→ What to do
Please return every line of the records below word for word, keeping them in the same order.
*** Exercise data Section Begins ***
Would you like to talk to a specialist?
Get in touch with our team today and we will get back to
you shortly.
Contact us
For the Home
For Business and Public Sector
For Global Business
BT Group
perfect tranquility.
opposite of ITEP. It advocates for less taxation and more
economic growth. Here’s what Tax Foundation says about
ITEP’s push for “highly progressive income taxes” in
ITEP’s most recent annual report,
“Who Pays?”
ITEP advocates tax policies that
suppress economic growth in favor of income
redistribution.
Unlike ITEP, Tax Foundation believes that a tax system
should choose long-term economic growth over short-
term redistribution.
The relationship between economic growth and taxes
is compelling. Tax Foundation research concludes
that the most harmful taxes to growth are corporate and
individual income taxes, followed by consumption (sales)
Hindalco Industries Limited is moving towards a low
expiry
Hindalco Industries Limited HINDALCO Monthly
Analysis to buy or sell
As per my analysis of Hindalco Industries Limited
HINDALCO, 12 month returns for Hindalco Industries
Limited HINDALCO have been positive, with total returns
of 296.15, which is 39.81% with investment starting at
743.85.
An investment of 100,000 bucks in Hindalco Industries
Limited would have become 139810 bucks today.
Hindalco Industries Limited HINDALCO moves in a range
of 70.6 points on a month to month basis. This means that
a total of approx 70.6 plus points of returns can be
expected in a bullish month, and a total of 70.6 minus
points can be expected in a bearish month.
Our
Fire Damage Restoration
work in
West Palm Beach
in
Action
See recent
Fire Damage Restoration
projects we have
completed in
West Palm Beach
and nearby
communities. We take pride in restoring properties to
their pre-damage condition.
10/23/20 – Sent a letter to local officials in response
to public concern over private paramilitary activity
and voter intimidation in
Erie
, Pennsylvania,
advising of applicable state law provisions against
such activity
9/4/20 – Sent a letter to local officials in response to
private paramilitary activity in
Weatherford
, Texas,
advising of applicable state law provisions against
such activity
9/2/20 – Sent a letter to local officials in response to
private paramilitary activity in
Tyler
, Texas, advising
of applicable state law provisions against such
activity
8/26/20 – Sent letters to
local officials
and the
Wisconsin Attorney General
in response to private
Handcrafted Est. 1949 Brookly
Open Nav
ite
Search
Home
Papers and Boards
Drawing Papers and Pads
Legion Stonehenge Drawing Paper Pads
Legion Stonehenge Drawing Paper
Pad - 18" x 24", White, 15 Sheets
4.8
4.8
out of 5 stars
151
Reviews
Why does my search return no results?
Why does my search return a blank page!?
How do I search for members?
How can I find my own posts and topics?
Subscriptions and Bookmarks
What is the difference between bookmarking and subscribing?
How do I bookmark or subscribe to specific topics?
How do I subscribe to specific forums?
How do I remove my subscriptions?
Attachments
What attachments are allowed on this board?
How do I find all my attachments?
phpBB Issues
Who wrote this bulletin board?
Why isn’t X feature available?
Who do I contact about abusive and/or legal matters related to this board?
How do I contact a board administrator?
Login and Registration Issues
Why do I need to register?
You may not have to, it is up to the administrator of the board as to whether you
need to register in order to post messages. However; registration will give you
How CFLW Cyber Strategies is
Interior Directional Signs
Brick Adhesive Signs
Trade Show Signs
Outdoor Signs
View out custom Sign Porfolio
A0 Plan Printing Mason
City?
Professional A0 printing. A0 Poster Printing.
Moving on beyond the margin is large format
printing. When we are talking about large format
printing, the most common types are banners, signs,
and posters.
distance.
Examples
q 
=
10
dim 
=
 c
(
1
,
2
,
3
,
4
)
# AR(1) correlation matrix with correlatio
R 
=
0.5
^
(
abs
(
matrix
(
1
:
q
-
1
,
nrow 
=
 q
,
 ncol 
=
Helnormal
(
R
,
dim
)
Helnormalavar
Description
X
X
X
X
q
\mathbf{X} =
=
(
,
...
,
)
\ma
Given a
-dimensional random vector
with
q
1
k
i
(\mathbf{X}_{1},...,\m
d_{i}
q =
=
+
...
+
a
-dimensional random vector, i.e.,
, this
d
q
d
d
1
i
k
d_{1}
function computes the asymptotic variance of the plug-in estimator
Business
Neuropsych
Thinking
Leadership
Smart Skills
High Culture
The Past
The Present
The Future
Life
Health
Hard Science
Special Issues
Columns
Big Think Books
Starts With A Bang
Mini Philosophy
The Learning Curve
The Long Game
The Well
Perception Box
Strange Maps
*** Exercise data Section Ends ***
→ Response box
Would you like to talk to a specialist?
Get in touch with our team today and we will get back to
you shortly.
Contact us
For the Home
For Business and Public Sector
For Global Business
BT Group
perfect tranquility.
opposite of ITEP. It advocates for less taxation and more
economic growth. Here’s what Tax Foundation says about
ITEP’s push for “highly progressive income taxes” in
ITEP’s most recent annual report,
“Who Pays?”
ITEP advocates tax policies that
suppress economic growth in favor of income
redistribution.
Unlike ITEP, Tax Foundation believes that a tax system
should choose long-term economic growth over short-
term redistribution.
The relationship between economic growth and taxes
is compelling. Tax Foundation research concludes
that the most harmful taxes to growth are corporate and
individual income taxes, followed by consumption (sales)
Hindalco Industries Limited is moving towards a low
expiry
Hindalco Industries Limited HINDALCO Monthly
Analysis to buy or sell
As per my analysis of Hindalco Industries Limited
HINDALCO, 12 month returns for Hindalco Industries
Limited HINDALCO have been positive, with total returns
of 296.15, which is 39.81% with investment starting at
743.85.
An investment of 100,000 bucks in Hindalco Industries
Limited would have become 139810 bucks today.
Hindalco Industries Limited HINDALCO moves in a range
of 70.6 points on a month to month basis. This means that
a total of approx 70.6 plus points of returns can be
expected in a bullish month, and a total of 70.6 minus
points can be expected in a bearish month.
Our
Fire Damage Restoration
work in
West Palm Beach
in
Action
See recent
Fire Damage Restoration
projects we have
completed in
West Palm Beach
and nearby
communities. We take pride in restoring properties to
their pre-damage condition.
10/23/20 – Sent a letter to local officials in response
to public concern over private paramilitary activity
and voter intimidation in
Erie
, Pennsylvania,
advising of applicable state law provisions against
such activity
9/4/20 – Sent a letter to local officials in response to
private paramilitary activity in
Weatherford
, Texas,
advising of applicable state law provisions against
such activity
9/2/20 – Sent a letter to local officials in response to
private paramilitary activity in
Tyler
, Texas, advising
of applicable state law provisions against such
activity
8/26/20 – Sent letters to
local officials
and the
Wisconsin Attorney General
in response to private
Handcrafted Est. 1949 Brookly
Open Nav
ite
Search
Home
Papers and Boards
Drawing Papers and Pads
Legion Stonehenge Drawing Paper Pads
Legion Stonehenge Drawing Paper
Pad - 18" x 24", White, 15 Sheets
4.8
4.8
out of 5 stars
151
Reviews
Why does my search return no results?
Why does my search return a blank page!?
How do I search for members?
How can I find my own posts and topics?
Subscriptions and Bookmarks
What is the difference between bookmarking and subscribing?
How do I bookmark or subscribe to specific topics?
How do I subscribe to specific forums?
How do I remove my subscriptions?
Attachments
What attachments are allowed on this board?
How do I find all my attachments?
phpBB Issues
Who wrote this bulletin board?
Why isn’t X feature available?
Who do I contact about abusive and/or legal matters related to this board?
How do I contact a board administrator?
Login and Registration Issues
Why do I need to register?
You may not have to, it is up to the administrator of the board as to whether you
need to register in order to post messages. However; registration will give you
How CFLW Cyber Strategies is
Interior Directional Signs
Brick Adhesive Signs
Trade Show Signs
Outdoor Signs
View out custom Sign Porfolio
A0 Plan Printing Mason
City?
Professional A0 printing. A0 Poster Printing.
Moving on beyond the margin is large format
printing. When we are talking about large format
printing, the most common types are banners, signs,
and posters.
distance.
Examples
q 
=
10
dim 
=
 c
(
1
,
2
,
3
,
4
)
# AR(1) correlation matrix with correlatio
R 
=
0.5
^
(
abs
(
matrix
(
1
:
q
-
1
,
nrow 
=
 q
,
 ncol 
=
Helnormal
(
R
,
dim
)
Helnormalavar
Description
X
X
X
X
q
\mathbf{X} =
=
(
,
...
,
)
\ma
Given a
-dimensional random vector
with
q
1
k
i
(\mathbf{X}_{1},...,\m
d_{i}
q =
=
+
...
+
a
-dimensional random vector, i.e.,
, this
d
q
d
d
1
i
k
d_{1}
function computes the asymptotic variance of the plug-in estimator
Business
Neuropsych
Thinking
Leadership
Smart Skills
High Culture
The Past
The Present
The Future
Life
Health
Hard Science
Special Issues
Columns
Big Think Books
Starts With A Bang
Mini Philosophy
The Learning Curve
The Long Game
The Well
Perception Box
Strange Maps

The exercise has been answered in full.